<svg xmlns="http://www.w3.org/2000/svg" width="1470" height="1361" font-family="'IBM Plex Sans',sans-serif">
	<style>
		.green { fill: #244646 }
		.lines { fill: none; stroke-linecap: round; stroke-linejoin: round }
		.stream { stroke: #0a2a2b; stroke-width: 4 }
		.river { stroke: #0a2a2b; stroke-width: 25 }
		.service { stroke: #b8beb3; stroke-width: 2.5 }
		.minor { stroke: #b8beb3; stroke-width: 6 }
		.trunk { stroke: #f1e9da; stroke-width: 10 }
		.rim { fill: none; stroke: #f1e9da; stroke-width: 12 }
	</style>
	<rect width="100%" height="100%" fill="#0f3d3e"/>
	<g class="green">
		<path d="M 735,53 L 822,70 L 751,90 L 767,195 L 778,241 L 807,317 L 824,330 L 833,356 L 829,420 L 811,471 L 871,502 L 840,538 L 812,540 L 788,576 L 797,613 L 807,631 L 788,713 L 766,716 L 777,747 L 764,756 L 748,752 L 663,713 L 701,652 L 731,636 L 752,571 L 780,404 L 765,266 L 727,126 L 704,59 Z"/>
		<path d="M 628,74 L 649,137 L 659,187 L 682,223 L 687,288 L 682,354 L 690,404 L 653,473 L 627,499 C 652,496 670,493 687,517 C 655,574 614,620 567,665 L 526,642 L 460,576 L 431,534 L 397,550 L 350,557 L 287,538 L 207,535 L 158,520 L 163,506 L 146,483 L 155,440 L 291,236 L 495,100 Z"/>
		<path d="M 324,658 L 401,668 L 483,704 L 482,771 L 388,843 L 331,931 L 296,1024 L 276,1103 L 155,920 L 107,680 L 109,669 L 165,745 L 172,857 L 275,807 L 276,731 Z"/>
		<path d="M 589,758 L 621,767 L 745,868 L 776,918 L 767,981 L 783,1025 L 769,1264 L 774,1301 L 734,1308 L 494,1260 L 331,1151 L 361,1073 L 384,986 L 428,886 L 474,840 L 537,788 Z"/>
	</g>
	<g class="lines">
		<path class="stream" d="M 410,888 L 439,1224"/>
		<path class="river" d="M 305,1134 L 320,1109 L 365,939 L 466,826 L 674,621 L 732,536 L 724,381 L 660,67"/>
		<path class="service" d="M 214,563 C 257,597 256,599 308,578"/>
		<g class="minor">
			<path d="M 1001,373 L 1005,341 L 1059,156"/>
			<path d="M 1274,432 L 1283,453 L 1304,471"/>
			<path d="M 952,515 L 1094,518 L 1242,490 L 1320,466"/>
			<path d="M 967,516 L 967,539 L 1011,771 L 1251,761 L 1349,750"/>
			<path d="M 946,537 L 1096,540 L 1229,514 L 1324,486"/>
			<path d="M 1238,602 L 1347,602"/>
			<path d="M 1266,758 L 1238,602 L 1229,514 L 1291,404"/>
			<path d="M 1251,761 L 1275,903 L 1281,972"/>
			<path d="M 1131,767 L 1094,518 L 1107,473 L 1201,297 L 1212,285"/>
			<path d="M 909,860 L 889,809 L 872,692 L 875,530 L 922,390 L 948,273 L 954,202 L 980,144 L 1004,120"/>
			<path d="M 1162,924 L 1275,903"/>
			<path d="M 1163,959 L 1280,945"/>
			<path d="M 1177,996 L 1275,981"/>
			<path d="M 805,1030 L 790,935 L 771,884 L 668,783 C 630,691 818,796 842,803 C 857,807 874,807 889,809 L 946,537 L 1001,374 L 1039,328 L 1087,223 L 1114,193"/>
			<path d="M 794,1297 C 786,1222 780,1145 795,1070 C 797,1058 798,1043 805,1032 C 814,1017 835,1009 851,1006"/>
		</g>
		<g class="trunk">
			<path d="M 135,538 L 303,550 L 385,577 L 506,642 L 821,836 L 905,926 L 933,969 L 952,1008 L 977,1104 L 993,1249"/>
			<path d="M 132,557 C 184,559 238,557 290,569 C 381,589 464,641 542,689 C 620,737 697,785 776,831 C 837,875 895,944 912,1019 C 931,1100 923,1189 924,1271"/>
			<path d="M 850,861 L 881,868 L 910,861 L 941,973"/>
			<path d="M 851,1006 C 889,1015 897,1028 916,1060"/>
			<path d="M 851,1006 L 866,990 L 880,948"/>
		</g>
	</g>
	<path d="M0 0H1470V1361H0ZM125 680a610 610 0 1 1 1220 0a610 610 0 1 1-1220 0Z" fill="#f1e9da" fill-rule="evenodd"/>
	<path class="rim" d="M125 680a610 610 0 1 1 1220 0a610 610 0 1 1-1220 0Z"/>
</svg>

^^^^

- PROBLEM -
Once the line containing "1274,432 L 1283,453" is found, output it and each line after it through the end of the listing above, exactly, with nothing else.

- WORKED SOLUTION -
			<path d="M 1274,432 L 1283,453 L 1304,471"/>
			<path d="M 952,515 L 1094,518 L 1242,490 L 1320,466"/>
			<path d="M 967,516 L 967,539 L 1011,771 L 1251,761 L 1349,750"/>
			<path d="M 946,537 L 1096,540 L 1229,514 L 1324,486"/>
			<path d="M 1238,602 L 1347,602"/>
			<path d="M 1266,758 L 1238,602 L 1229,514 L 1291,404"/>
			<path d="M 1251,761 L 1275,903 L 1281,972"/>
			<path d="M 1131,767 L 1094,518 L 1107,473 L 1201,297 L 1212,285"/>
			<path d="M 909,860 L 889,809 L 872,692 L 875,530 L 922,390 L 948,273 L 954,202 L 980,144 L 1004,120"/>
			<path d="M 1162,924 L 1275,903"/>
			<path d="M 1163,959 L 1280,945"/>
			<path d="M 1177,996 L 1275,981"/>
			<path d="M 805,1030 L 790,935 L 771,884 L 668,783 C 630,691 818,796 842,803 C 857,807 874,807 889,809 L 946,537 L 1001,374 L 1039,328 L 1087,223 L 1114,193"/>
			<path d="M 794,1297 C 786,1222 780,1145 795,1070 C 797,1058 798,1043 805,1032 C 814,1017 835,1009 851,1006"/>
		</g>
		<g class="trunk">
			<path d="M 135,538 L 303,550 L 385,577 L 506,642 L 821,836 L 905,926 L 933,969 L 952,1008 L 977,1104 L 993,1249"/>
			<path d="M 132,557 C 184,559 238,557 290,569 C 381,589 464,641 542,689 C 620,737 697,785 776,831 C 837,875 895,944 912,1019 C 931,1100 923,1189 924,1271"/>
			<path d="M 850,861 L 881,868 L 910,861 L 941,973"/>
			<path d="M 851,1006 C 889,1015 897,1028 916,1060"/>
			<path d="M 851,1006 L 866,990 L 880,948"/>
		</g>
	</g>
	<path d="M0 0H1470V1361H0ZM125 680a610 610 0 1 1 1220 0a610 610 0 1 1-1220 0Z" fill="#f1e9da" fill-rule="evenodd"/>
	<path class="rim" d="M125 680a610 610 0 1 1 1220 0a610 610 0 1 1-1220 0Z"/>
</svg>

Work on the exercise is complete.